The wrap-up: what Sunrise achieved
Sunrise is a huge platform featuring thousands of services. So does Henning think it was worth the effort? Here's why the answer is a resounding yes:
Keeping everyone on track
The Sunrise developer platform subtly unifies the dev experience via its unique combination of tools, workflows, and a slick dashboard environment. It provides more explicit nudging in the form of a monthly builder newsletter that collects information from all teams. It also keeps people updated on new Sunrise features.
Working for the organization
During his talk, Henning repeatedly returned to the core assertion that Sunrise must support the needs of different audiences. For instance, different stakeholders proved more likely to use certain dashboards, but the system needed to accommodate everyone. To make this more viable, Zalando integrated a Sunrise primer into its standard onboarding program, giving new devs the support they need to master fundamental tasks.
Offering flexibility
Henning also elaborated on the tradeoffs between maintaining team autonomy and centralizing services. In the end, he said that Zalando valued established processes over local optimizations: Local solutions aren't always the best options for the company as a whole.
Teams that don't want to abandon their favorite hacks may resist switching to centralized services. When it comes to scaling at the corporate level, however, organization-wide solutions are far more effective. At the same time, centralized services can still accommodate the need to make changes, such as when you're working with vendor tools that might be opinionated.
Choosing where to invest
Henning also divulged a fascinating insight into how business decisions relate to internal platform development. Instead of using quotas to determine the size of its platform engineering team, Zalando takes a flexible approach that concentrates on the projects and concepts it deems investment-worthy. Considering what Sunrise has achieved with only a fraction of the company's total engineering workforce, this philosophy seems to have paid off.
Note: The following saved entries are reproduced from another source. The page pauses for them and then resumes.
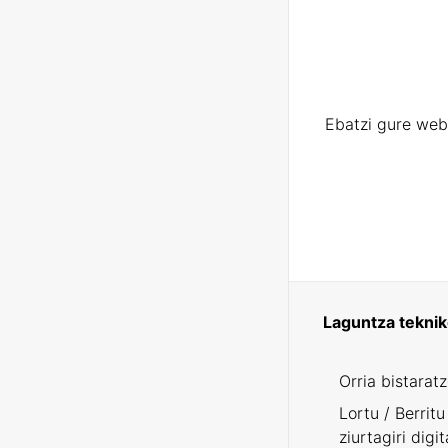
Ebatzi gure web
Laguntza tekni
Orria bistarat
Lortu / Berritu
ziurtagiri digit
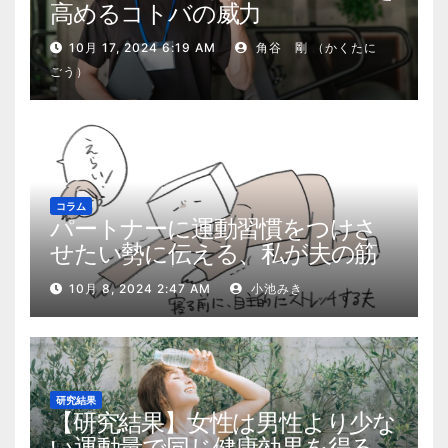
高めるコトバの威力
10月 17, 2024 6:19 AM
角谷 剛 （かくたに
ごう）
コラム
パートナーに運動習慣をつけさ
せたい勢に伝える、私が夫の筋
肉量を2kg増やした5ステップ
10月 8, 2024 2:47 AM
小池みき
研究結果
【研究結果】女性は男性より少な
い運動量で同じ健康効果を得る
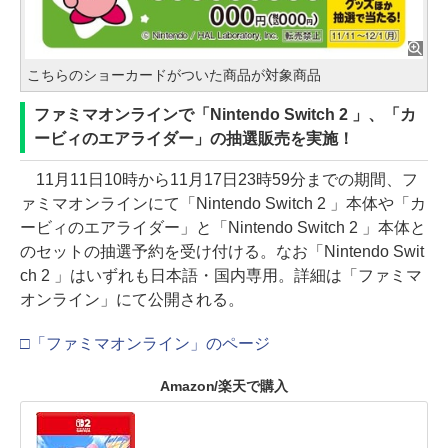
こちらのショーカードがついた商品が対象商品
ファミマオンラインで「Nintendo Switch 2 」、「カ
ービィのエアライダー」の抽選販売を実施！
11月11日10時から11月17日23時59分までの期間、フ
ァミマオンラインにて「Nintendo Switch 2 」本体や「カ
ービィのエアライダー」と「Nintendo Switch 2 」本体と
のセットの抽選予約を受け付ける。なお「Nintendo Swit
ch 2 」はいずれも日本語・国内専用。詳細は「ファミマ
オンライン」にて公開される。
□「ファミマオンライン」のページ
Amazon/楽天で購入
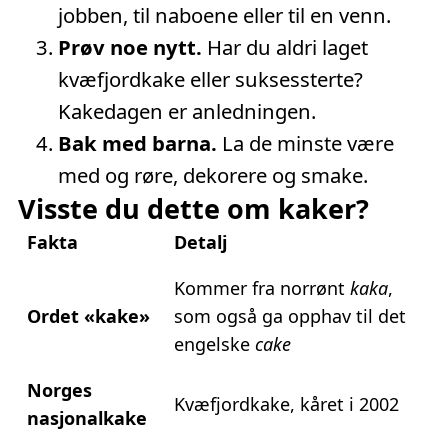
jobben, til naboene eller til en venn.
Prøv noe nytt.
Har du aldri laget
kvæfjordkake eller suksessterte?
Kakedagen er anledningen.
Bak med barna.
La de minste være
med og røre, dekorere og smake.
Visste du dette om kaker?
Fakta
Detalj
Kommer fra norrønt
kaka
,
Ordet «kake»
som også ga opphav til det
engelske
cake
Norges
Kvæfjordkake, kåret i 2002
nasjonalkake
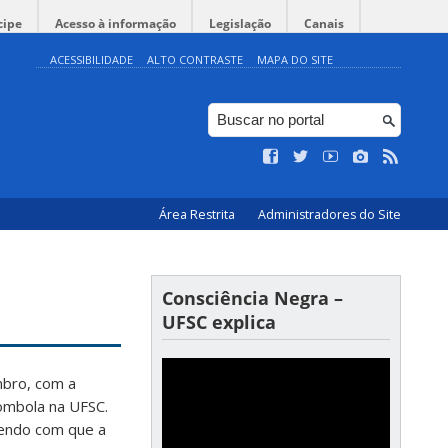
cipe
Acesso à informação
Legislação
Canais
ACESSIBILIDADE
ALTO CONTRASTE
MAPA DO SITE
Área Restrita
Administradores do Site
Consciência Negra –
UFSC explica
mbro, com a
lombola na UFSC.
endo com que a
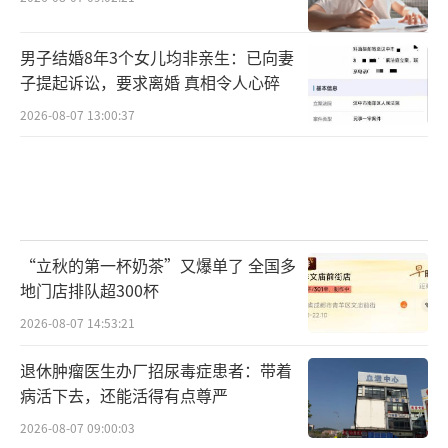
男子结婚8年3个女儿均非亲生：已向妻
子提起诉讼，要求离婚 真相令人心碎
2026-08-07 13:00:37
“立秋的第一杯奶茶”又爆单了 全国多
地门店排队超300杯
2026-08-07 14:53:21
退休肿瘤医生办厂招尿毒症患者：带着
病活下去，还能活得有点尊严
2026-08-07 09:00:03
A good example involves Zalando's dedicated data engineering. Sunrise accommodates these devs with a machine learning platform that consumes pipelines defined as Python scripts. Henning says that creating a flexible architecture made it easier to support adding these kinds of capabilities.
Sunrise lets Zalando pursue new productivity-boosting opportunities with a design mentality focused on productivity and developer happiness. These kinds of metrics can be notoriously hard to optimize for, however. Maintaining a flexible platform makes it possible to zero in on a team-by-team basis – and refine what you track to generate more useful data.